Segment Start: Excerpted records
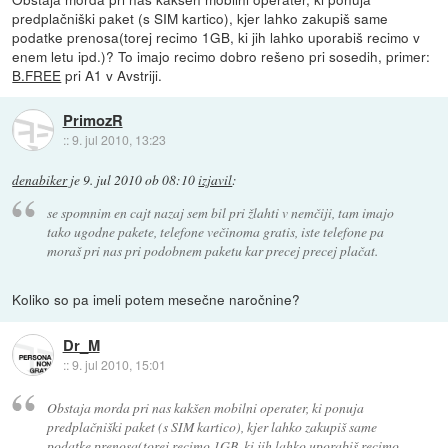
predplačniški paket (s SIM kartico), kjer lahko zakupiš same
podatke prenosa(torej recimo 1GB, ki jih lahko uporabiš recimo v
enem letu ipd.)? To imajo recimo dobro rešeno pri sosedih, primer:
B.FREE
pri A1 v Avstriji.
PrimozR
::
9. jul 2010, 13:23
denabiker
je
9. jul 2010 ob 08:10
izjavil
:
se spomnim en cajt nazaj sem bil pri žlahti v nemčiji, tam imajo
tako ugodne pakete, telefone večinoma gratis, iste telefone pa
moraš pri nas pri podobnem paketu kar precej precej plačat.
Koliko so pa imeli potem mesečne naročnine?
Dr_M
::
9. jul 2010, 15:01
Obstaja morda pri nas kakšen mobilni operater, ki ponuja
predplačniški paket (s SIM kartico), kjer lahko zakupiš same
podatke prenosa(torej recimo 1GB, ki jih lahko uporabiš recimo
Segment End: Excerpted records
**Job:**
Please find all lines of the entries that hold the string "torej" and copy them.

**Result:**
podatke prenosa(torej recimo 1GB, ki jih lahko uporabiš recimo v
podatke prenosa(torej recimo 1GB, ki jih lahko uporabiš recimo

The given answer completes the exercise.